Grit is good, but it’s not enough

Is Grit Enough?  In his look at Paul Tough’s How Children Succeed: Grit Curiosity and the Hidden Power of Character, Robert Pondiscio highlights the chapter on the winning chess team at a Brooklyn middle school. Coach Elizabeth Spiegel spends “most of her time telling her students how they were messing up” in chess tournaments, Tough writes. “She does not hug.”

One of her stars, James Black, achieved master status before turning 13 and became a national champion. He beat a Ukrainian grand master. Despite good grades (a sign of grit), he does poorly on state exams. Spiegel pledged to prepare him for  New York City’s entrance exam for elite public high schools. But there was too much to learn.

“She was working hard with James on the test, and he was applying himself, even on hot summer days, but she was daunted by how much he didn’t know.  He couldn’t locate Africa or Asia on a map.  He couldn’t name a single European country.  When they did reading-comprehension drills, he didn’t recognize words like infant and communal and beneficial. . . . When James would get downhearted, and say that he just wasn’t any good at analogies or trigonometry, Spiegel would reply cheerfully that it was just like chess: a few years earlier, he had been no good at chess, and then he got specialized training and worked hard and mastered it.”

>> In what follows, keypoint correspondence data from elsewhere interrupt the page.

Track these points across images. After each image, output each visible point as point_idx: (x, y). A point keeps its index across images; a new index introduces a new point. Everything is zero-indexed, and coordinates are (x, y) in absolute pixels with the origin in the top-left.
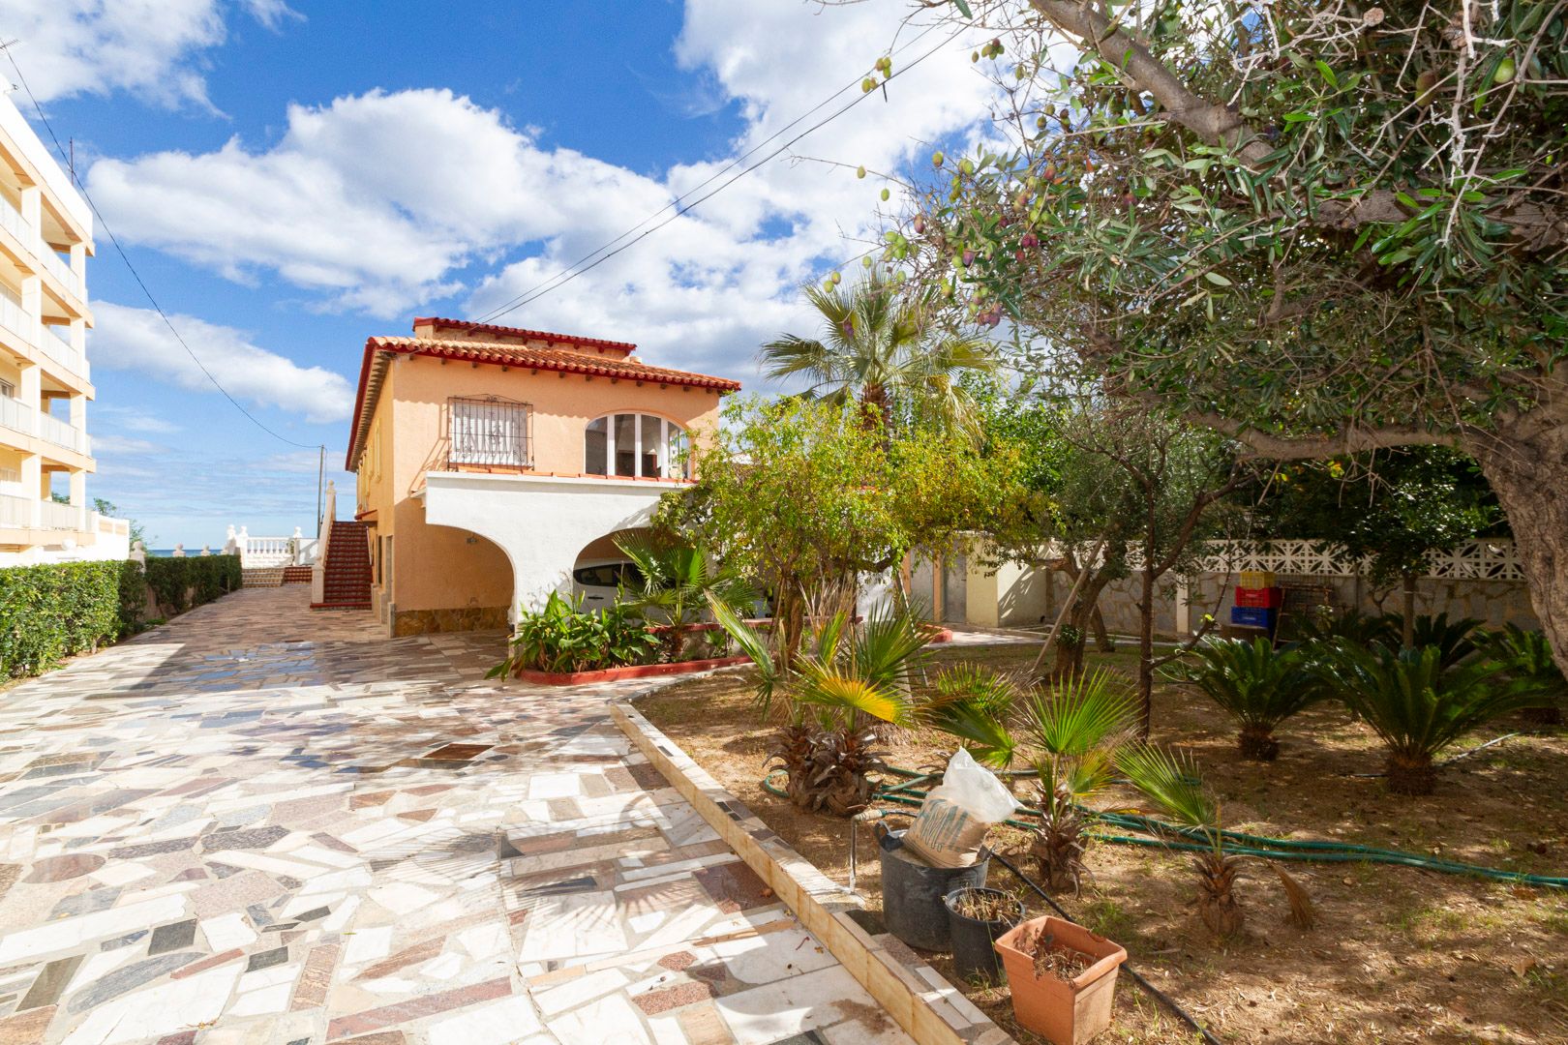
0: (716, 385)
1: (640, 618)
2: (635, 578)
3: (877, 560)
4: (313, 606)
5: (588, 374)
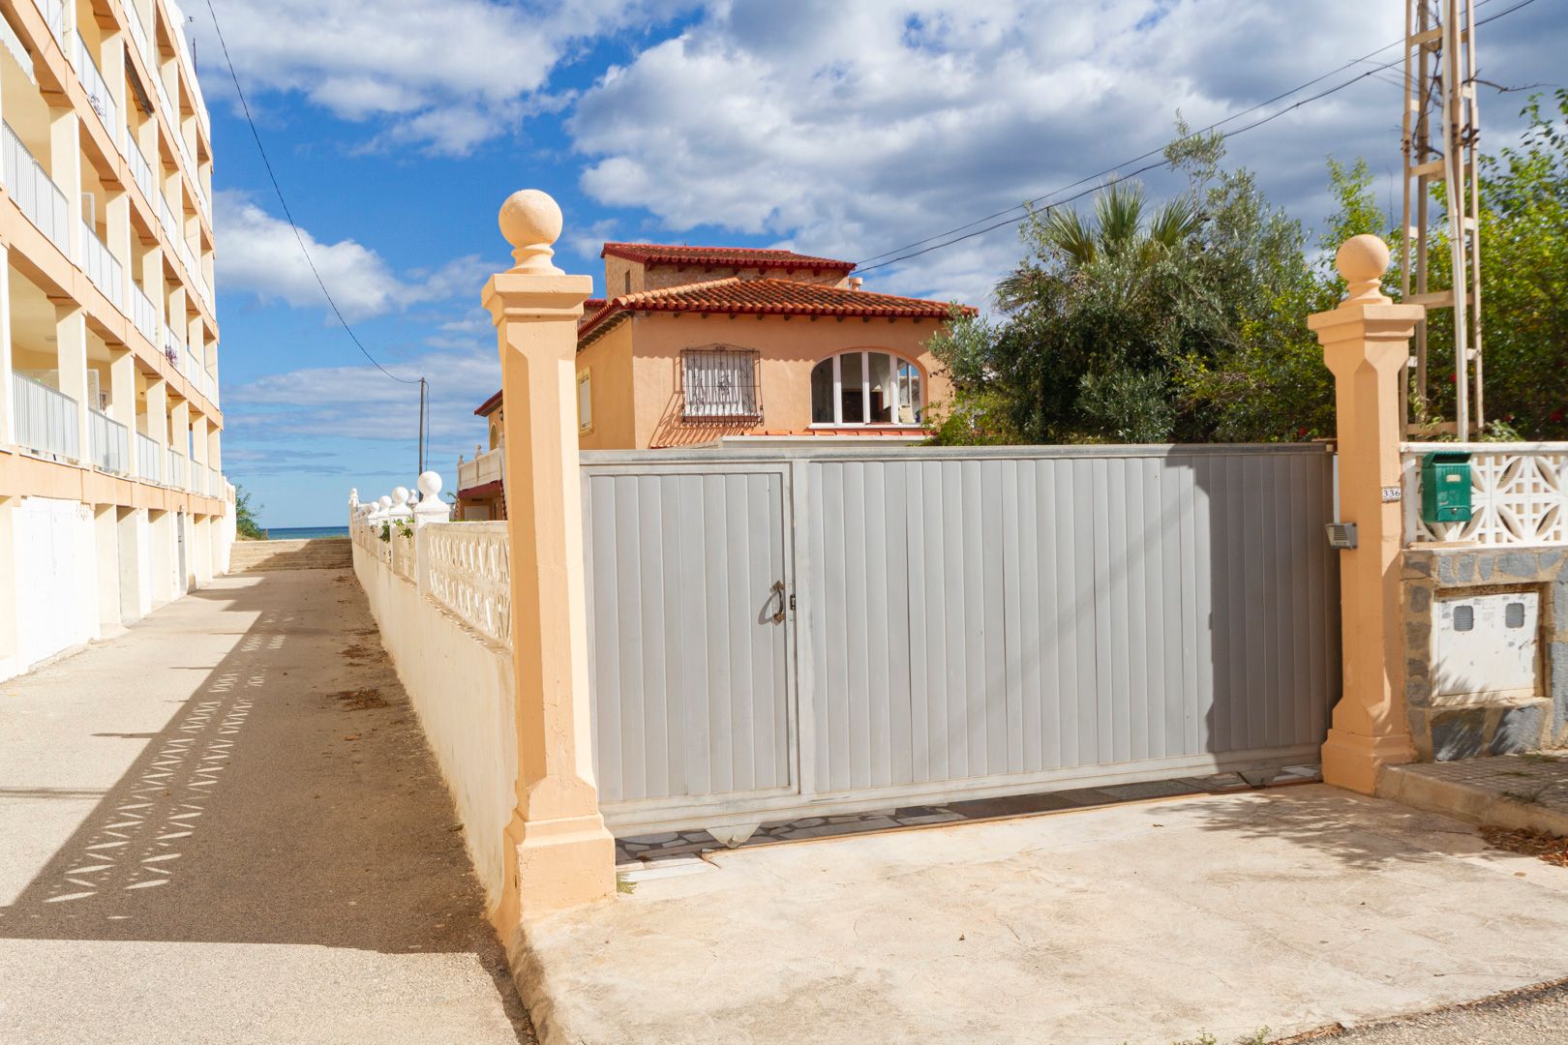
5: (814, 315)
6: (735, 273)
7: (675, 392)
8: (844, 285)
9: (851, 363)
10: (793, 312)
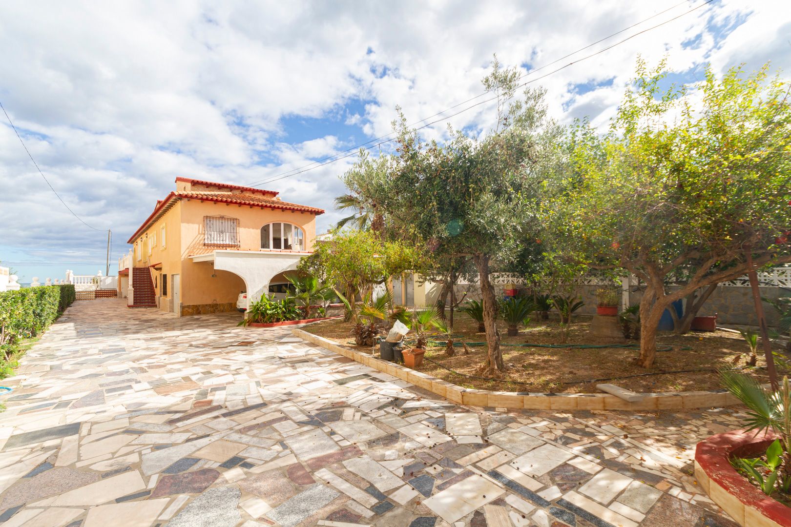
0: (315, 211)
1: (294, 303)
2: (292, 288)
3: (379, 280)
4: (129, 307)
5: (262, 207)
6: (231, 191)
7: (199, 234)
8: (274, 199)
9: (277, 226)
10: (253, 205)
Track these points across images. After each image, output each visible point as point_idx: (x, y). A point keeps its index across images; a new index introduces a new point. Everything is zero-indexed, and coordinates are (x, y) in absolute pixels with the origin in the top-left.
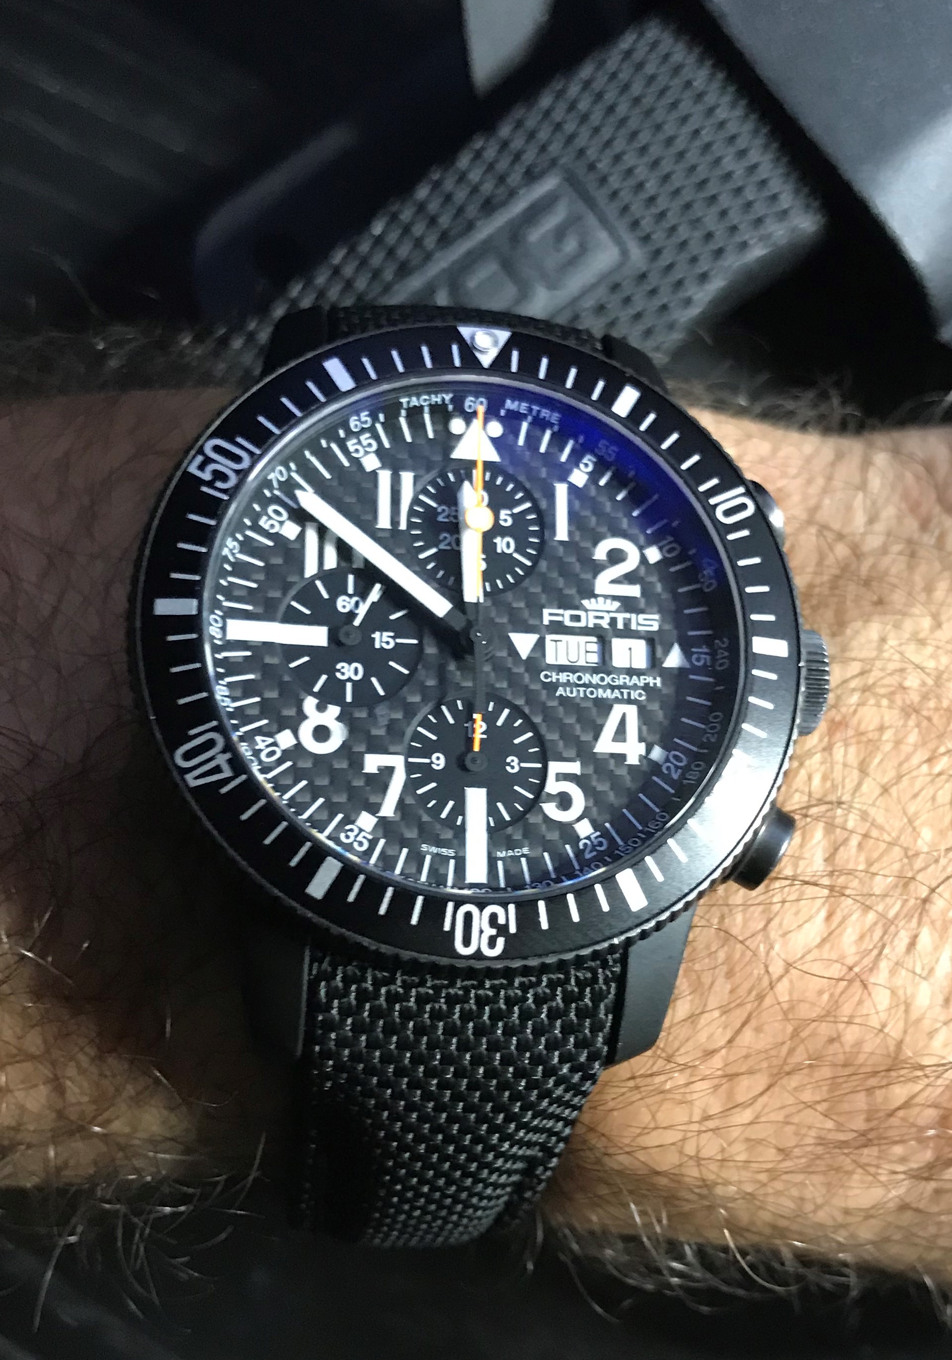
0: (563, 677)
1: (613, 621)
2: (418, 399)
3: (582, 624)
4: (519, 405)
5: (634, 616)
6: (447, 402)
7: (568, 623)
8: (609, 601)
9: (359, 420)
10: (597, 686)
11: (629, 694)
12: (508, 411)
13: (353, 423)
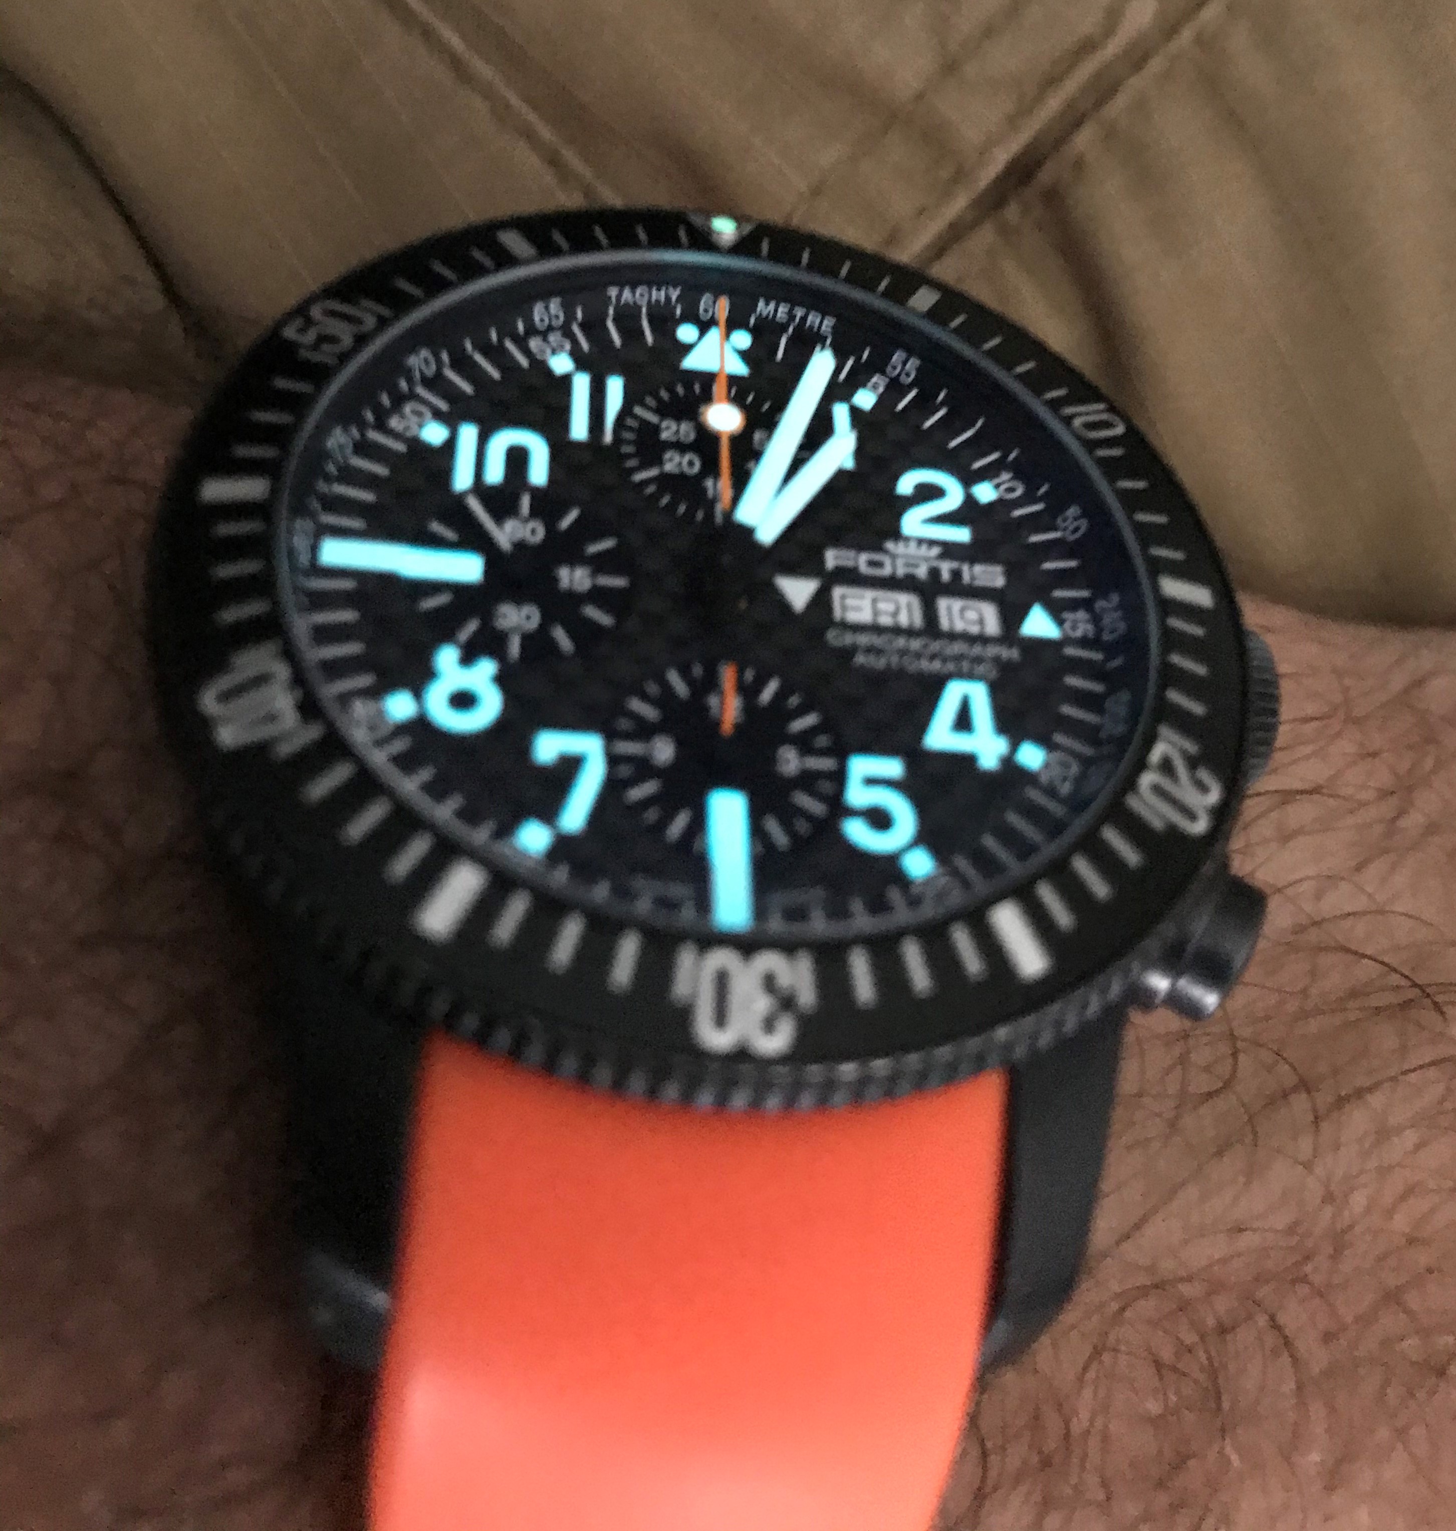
0: (863, 640)
1: (934, 573)
2: (633, 293)
3: (887, 571)
4: (776, 309)
5: (965, 568)
6: (674, 299)
7: (864, 569)
8: (923, 546)
9: (547, 313)
11: (973, 668)
12: (759, 319)
13: (538, 313)
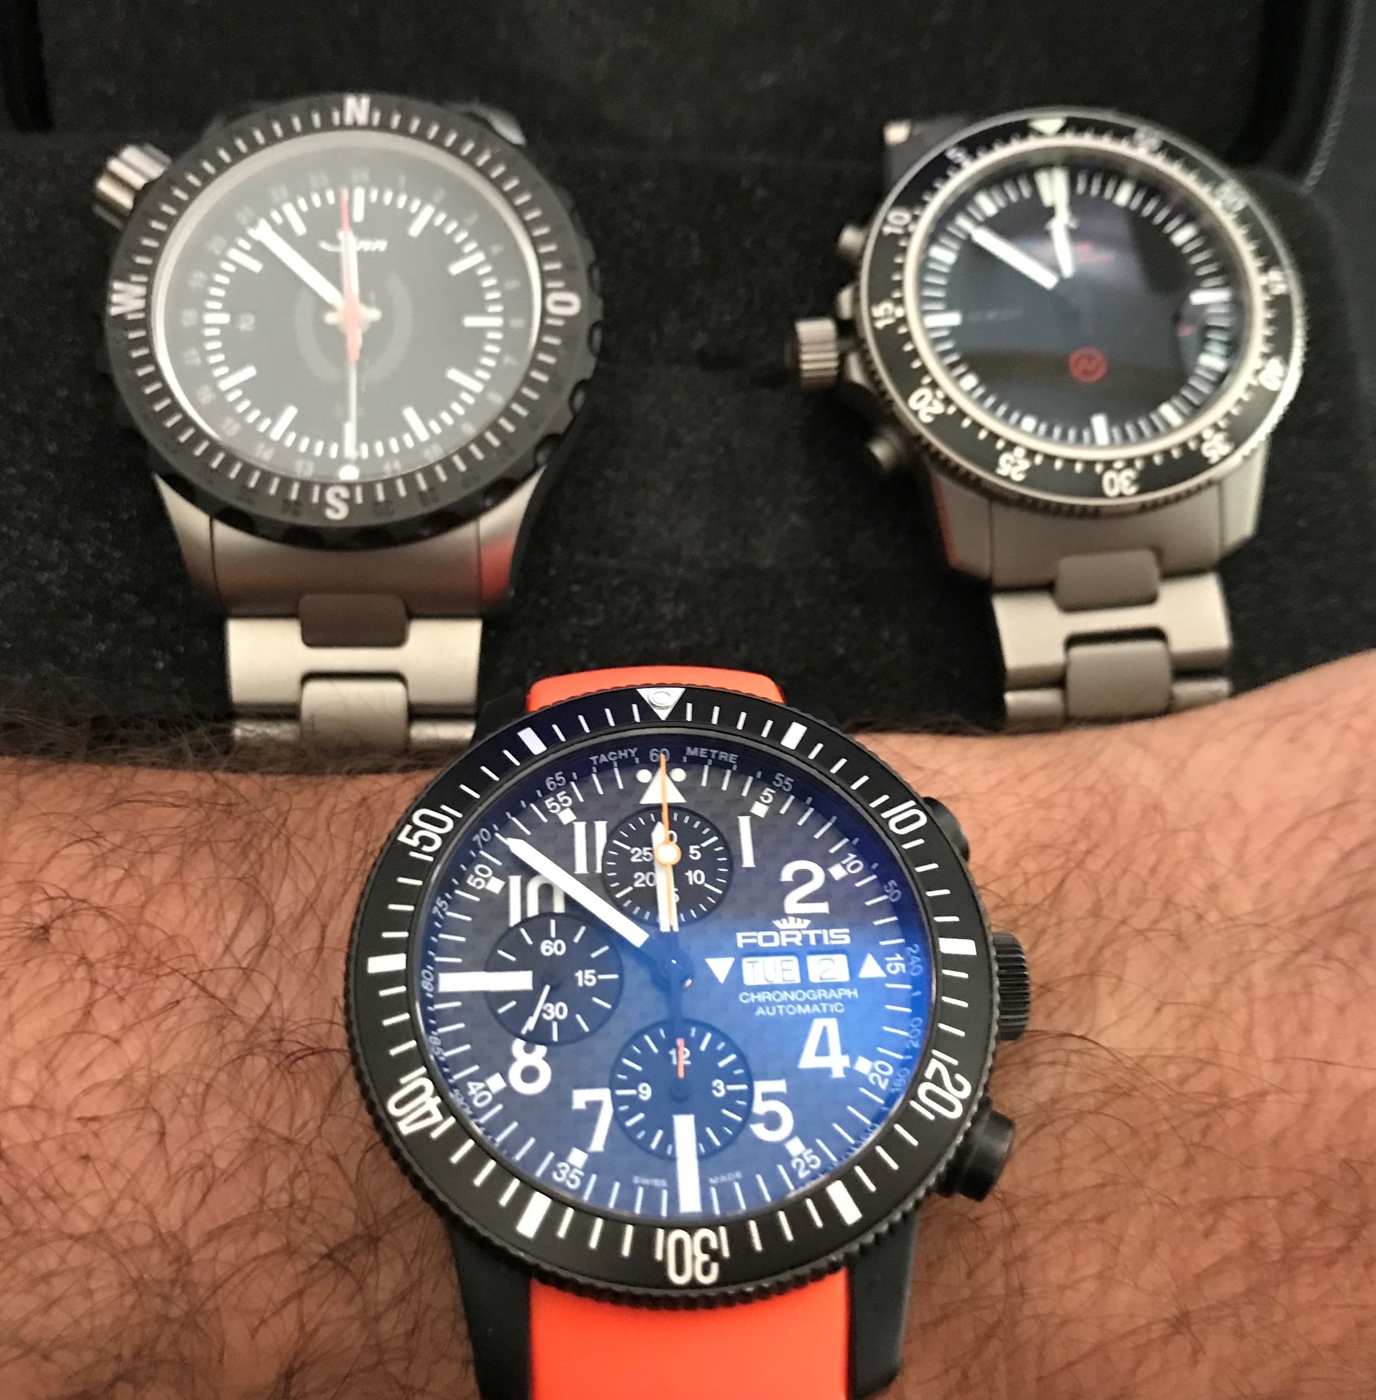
0: (762, 997)
1: (806, 938)
2: (606, 756)
3: (776, 944)
4: (699, 751)
5: (825, 932)
6: (633, 755)
7: (762, 944)
8: (799, 920)
9: (555, 780)
10: (795, 1003)
11: (828, 1008)
12: (689, 757)
13: (549, 783)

Despite his “keen intelligence” and grit, James couldn’t beat the test. Years of academic knowledge and skill isn’t crammable, writes Pondiscio.

Spiegel was angry about how little non-chess information James had been taught, she told Tough.

“He knows basic fractions, but he doesn’t know geometry, he doesn’t get the idea of writing an equation. He’s at the level I would have been at in second or third grade. It feels like he should have learned more.”

Without educated parents, James needed to be taught academic knowledge and vocabulary in school, Pondiscio writes.

The suggested takeaway for educators:  Kids need grit.  But schools need to be very smart and strategic from the very first days of school about the knowledge and skills we ask kids to be gritty about.

Tough talks about character and schools with Ed Week blogger Larry Ferlazzo.


Grit, curiosity, character and success

Brains aren’ t everything writes Paul Tough (great name!) in How Children Succeed: Grit, Curiosity, and the Hidden Power of Character.  Children who can work at a boring task, control their impulses, commit to a distant goal and learn from failure tend to do well in school, college and the workplace.

Affluent children may be shielded from failure, Tough writes. Poor kids learn about failure, but not about how to overcome it.

He profiles a KIPP school that reports to parents not just on their children’s academic performance but on their progress in developing noncognitive skills such as grit, self-control, zest, social intelligence, gratitude, optimism and curiosity.  Experience has shown that KIPP graduates with strong academic skills may lose their way in college unless they have the fortitude to deal with academic, social and financial challenges.

Grit is translated as ganas at Downtown College Prep, the school in Our School.  “We’re not good now, but we can get better,” students told each other. Their teachers said, “Do the work.”

“If you can dream it, you can do it,” is poor advice, writes Tough. If you can dream it, foresee the obstacles and come up with a plan to deal with them, you can do it.

Programs that focus on raising low-income children’s cognitive ability show no long-standing gains, notes Thomas Toch in a Washington Monthly review of the book. It’s the behavioral and social skills that make a lasting difference.

Childhood psychological traumas, including neglect, abuse, parental addiction and divorce, can do lasting damage, researchers tell Tough.

Children who grow up in stressful environments generally find it harder to concentrate, harder to sit still, harder to rebound from disappointment, and harder to follow directions. And that has a direct effect on their performance in school.

. . . In particular, such stressors compromise the higher order thinking skills that allow students to sort out complex and seemingly contradictory information such as when the letter C is pronounced like K (what psychologists call “executive functioning”), and their ability to keep a lot of information in their heads at once, a skill known as “working memory” that’s crucial to success in school, college, and work.

Warm parenting or close relationships with caregivers can  help children develop resilience, Tough writes.

But what happens when parents aren’t on the job? Tough profiles a KIPP school that teaches character strengths and a college mentoring program for disadvantaged students, OneGoal.  He also looks at a success chess program at a New York City middle school: The coach forces players to analyze their failures. But I ended the book, which I strongly recommend, depressed about the prospects of schools or mentoring programs to save kids whose parents aren’t competent.